Notes on a Gaussian-Based Distribution Algebra for the Non-linear Wave Equation of the Shift Vector in Quantum Foam

In these notes, a non-linear distributional renormalisation algebra is developed, tailored to the geometry of Gaussian Quantum Foam. The construction is based on sequences of smooth Gaussian functions restricted to spacelike hypersurfaces in a sequence of homotopic and globally hyperbolic spacetimes, converging in the sense of distributions to Quantum Foam. 

A restricted subspace of Schwartz functions is defined, consisting of finite products of scaled Gaussians supported on the hypersurfaces. An associated distribution space is introduced as the space of distributional limits of such sequences. The resulting renormalisation algebra is closed under addition, multiplication, and arbitrary-order differentiation, with all non-linear operations defined at the level of smooth representatives prior to taking the limit.

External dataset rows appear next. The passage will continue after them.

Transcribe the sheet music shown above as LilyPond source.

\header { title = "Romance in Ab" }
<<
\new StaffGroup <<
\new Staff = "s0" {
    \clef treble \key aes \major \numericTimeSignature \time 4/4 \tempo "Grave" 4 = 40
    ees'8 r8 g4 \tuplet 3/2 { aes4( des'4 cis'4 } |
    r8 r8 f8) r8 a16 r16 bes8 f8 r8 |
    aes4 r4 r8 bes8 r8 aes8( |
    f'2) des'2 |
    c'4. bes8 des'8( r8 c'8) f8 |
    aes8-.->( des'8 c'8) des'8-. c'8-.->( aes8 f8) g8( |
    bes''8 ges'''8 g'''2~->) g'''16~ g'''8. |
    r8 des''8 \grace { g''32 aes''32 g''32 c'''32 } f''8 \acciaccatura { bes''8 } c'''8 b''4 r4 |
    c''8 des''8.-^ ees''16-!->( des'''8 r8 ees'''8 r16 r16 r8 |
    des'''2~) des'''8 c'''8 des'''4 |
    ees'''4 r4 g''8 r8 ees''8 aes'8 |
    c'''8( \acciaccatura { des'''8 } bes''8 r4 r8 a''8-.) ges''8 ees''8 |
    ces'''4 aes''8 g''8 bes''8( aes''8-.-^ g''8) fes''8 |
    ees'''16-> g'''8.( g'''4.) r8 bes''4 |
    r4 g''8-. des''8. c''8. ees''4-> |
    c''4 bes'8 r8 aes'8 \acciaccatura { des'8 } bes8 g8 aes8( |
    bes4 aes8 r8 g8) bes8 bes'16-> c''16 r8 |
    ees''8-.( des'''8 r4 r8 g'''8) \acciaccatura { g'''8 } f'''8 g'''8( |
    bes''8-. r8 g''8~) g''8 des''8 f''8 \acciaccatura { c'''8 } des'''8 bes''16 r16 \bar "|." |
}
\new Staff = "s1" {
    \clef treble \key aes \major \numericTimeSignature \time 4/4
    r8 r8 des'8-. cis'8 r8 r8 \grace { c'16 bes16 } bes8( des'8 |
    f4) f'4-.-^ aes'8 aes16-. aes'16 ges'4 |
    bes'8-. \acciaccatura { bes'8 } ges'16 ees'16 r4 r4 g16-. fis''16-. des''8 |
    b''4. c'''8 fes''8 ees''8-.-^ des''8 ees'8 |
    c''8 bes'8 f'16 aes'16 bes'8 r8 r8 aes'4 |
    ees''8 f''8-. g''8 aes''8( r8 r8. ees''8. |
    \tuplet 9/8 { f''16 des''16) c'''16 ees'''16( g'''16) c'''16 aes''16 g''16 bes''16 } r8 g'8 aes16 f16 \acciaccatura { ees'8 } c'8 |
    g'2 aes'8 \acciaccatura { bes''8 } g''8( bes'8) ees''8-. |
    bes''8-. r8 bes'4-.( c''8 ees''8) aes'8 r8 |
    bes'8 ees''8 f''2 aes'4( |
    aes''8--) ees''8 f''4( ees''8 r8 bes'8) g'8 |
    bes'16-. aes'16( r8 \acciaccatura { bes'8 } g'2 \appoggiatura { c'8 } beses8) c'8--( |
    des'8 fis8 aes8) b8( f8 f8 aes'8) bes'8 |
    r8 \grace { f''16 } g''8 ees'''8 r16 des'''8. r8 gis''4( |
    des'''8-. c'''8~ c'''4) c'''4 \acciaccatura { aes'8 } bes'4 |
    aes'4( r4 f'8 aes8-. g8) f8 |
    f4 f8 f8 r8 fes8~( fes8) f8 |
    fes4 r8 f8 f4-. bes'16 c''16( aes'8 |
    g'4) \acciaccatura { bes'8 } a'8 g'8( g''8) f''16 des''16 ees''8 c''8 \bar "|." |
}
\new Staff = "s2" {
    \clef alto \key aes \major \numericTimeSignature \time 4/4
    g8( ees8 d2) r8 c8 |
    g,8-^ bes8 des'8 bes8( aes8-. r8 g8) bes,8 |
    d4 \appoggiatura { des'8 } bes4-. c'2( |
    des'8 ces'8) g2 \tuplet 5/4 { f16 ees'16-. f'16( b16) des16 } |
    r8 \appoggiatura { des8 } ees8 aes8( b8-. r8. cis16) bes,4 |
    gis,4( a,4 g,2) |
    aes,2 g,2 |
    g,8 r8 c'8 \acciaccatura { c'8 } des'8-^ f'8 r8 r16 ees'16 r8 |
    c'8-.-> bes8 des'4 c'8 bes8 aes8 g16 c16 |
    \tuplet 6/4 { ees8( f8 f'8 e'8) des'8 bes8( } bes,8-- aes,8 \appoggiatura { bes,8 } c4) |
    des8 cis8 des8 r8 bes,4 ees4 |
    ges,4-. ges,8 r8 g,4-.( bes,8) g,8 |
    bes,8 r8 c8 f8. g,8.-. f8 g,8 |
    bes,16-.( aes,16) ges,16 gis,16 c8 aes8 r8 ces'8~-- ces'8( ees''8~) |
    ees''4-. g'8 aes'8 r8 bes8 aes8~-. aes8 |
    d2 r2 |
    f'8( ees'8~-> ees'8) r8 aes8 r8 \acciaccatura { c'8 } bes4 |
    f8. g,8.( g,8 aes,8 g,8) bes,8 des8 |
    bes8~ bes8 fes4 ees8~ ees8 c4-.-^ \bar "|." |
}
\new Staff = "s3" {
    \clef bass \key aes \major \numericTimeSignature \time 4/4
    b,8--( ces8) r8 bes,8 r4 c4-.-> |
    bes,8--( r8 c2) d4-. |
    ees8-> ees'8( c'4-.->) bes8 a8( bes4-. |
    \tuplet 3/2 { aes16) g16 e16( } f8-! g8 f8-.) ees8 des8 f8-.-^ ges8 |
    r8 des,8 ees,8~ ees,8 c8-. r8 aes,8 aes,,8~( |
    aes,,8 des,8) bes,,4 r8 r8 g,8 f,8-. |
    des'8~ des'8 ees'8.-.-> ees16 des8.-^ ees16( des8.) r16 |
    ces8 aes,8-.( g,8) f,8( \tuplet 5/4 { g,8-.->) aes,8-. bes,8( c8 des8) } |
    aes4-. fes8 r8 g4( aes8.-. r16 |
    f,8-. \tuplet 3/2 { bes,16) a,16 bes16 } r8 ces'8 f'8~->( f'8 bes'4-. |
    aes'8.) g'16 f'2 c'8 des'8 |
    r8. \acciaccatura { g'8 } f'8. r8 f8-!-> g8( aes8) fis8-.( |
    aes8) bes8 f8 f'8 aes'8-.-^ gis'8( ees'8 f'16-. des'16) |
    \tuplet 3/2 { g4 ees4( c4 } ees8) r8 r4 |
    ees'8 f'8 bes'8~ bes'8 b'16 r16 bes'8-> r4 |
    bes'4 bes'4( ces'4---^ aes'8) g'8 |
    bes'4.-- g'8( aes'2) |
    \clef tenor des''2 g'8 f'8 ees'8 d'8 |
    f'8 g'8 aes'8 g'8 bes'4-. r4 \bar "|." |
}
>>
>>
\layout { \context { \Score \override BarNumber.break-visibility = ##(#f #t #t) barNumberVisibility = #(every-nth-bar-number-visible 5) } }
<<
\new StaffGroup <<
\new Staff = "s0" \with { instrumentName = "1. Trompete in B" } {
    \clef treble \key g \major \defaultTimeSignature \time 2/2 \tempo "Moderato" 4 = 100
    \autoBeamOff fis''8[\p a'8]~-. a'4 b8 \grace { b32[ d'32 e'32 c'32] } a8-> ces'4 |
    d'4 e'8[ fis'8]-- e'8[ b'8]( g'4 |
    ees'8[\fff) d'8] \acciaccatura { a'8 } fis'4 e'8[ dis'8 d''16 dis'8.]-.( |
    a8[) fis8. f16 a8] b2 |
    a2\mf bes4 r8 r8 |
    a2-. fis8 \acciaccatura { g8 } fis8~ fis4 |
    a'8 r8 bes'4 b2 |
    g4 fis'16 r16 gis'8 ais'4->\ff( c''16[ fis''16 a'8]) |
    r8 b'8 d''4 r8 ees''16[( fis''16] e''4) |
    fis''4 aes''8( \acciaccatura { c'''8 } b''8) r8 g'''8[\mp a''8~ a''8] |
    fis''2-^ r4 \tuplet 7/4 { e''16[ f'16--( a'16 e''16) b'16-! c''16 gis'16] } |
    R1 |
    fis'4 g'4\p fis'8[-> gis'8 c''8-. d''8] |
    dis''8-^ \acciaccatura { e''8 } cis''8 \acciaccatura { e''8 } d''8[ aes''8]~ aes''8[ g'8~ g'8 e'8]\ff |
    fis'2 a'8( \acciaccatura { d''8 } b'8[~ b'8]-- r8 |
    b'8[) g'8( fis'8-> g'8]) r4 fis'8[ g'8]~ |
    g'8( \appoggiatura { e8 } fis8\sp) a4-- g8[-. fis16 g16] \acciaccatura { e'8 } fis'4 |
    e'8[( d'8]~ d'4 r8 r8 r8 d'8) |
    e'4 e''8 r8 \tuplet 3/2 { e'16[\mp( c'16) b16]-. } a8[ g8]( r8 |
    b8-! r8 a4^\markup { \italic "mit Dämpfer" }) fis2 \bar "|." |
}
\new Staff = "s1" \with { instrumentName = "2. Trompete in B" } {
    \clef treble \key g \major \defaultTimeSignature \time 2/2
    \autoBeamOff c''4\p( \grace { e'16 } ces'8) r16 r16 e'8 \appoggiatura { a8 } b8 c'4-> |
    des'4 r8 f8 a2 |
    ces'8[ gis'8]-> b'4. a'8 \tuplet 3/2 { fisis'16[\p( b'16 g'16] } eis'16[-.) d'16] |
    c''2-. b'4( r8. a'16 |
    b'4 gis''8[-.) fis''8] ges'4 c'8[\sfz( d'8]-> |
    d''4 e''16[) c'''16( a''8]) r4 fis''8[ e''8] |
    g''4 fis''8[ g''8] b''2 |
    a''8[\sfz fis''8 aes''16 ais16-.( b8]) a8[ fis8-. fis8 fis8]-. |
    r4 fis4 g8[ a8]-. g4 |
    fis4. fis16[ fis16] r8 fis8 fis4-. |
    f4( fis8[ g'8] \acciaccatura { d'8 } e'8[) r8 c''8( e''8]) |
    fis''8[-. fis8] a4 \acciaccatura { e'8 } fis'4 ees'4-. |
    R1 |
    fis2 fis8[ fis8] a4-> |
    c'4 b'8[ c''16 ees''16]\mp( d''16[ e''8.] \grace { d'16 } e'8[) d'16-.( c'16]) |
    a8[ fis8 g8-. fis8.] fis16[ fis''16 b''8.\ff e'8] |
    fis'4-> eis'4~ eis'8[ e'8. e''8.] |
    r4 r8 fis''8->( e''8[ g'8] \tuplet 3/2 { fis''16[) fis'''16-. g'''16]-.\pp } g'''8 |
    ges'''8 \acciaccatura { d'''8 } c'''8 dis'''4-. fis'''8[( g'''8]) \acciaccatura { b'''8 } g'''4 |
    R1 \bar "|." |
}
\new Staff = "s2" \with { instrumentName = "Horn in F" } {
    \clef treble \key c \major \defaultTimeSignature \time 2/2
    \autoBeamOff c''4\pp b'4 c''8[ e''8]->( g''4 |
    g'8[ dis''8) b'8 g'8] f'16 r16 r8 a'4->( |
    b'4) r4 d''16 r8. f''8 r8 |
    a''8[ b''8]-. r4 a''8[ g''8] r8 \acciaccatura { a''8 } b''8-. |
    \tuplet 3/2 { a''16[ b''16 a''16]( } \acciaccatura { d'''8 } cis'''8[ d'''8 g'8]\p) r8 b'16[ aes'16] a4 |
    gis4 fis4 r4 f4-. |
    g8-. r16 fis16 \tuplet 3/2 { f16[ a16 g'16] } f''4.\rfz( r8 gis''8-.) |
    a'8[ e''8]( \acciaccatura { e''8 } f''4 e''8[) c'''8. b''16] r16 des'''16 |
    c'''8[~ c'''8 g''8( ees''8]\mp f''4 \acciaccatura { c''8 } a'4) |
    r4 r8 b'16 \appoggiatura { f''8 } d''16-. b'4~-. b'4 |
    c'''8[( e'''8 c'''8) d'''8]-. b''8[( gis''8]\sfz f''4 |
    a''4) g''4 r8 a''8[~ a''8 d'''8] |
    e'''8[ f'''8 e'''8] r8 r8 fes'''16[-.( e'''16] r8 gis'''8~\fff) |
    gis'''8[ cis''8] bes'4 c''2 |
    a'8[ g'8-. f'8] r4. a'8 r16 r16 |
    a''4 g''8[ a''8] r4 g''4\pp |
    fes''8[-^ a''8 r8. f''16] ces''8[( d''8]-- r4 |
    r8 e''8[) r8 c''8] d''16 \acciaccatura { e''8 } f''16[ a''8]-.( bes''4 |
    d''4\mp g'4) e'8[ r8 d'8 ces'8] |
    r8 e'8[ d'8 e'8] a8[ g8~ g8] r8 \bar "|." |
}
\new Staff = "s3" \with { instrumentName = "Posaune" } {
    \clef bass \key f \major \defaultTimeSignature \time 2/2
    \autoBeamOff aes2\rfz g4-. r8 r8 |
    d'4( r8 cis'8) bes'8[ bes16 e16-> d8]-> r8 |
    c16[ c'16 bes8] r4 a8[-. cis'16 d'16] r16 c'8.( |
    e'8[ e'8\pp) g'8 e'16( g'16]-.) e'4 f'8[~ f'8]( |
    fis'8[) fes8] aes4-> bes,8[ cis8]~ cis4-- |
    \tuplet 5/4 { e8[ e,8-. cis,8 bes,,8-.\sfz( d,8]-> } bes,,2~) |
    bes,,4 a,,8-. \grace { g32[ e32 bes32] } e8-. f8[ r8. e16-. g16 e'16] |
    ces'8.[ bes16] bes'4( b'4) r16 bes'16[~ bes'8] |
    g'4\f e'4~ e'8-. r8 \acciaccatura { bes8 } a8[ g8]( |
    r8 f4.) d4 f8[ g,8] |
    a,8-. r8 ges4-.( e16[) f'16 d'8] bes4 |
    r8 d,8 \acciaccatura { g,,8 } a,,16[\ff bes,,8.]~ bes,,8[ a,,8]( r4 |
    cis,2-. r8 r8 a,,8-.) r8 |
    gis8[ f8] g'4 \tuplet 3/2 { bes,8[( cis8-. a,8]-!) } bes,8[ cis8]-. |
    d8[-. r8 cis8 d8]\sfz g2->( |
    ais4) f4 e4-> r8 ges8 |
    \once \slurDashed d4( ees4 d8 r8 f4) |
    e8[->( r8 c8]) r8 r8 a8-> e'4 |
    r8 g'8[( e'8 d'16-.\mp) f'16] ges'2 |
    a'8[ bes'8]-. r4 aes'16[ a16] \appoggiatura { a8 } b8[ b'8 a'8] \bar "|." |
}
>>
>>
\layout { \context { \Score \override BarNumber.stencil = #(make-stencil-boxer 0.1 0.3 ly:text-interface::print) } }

This algebra is then applied to the non-linear scalar wave equation governing the shift vector field. In the distributional limit, the wave operator acting on the Gaussian sequence yields a linear combination of the Dirac measure and its second-order derivative, which together encode the singular curvature response of the collapsing Quantum Foam element.

The presence of the measures second-order derivative signals a sharply localised curvature impulse, consistent with a quantum geometric source driving the displacement of the vacuum. Meanwhile, the measure term corresponds to a uniform shift across the hypersurfaces, reflecting residual translation in the emerging classical geometry.

In the classical limit, the non-linear wave equation reduces to the massless vacuum Klein–Gordon equation, thereby linking the quantum and classical regimes through a unified distributional formalism.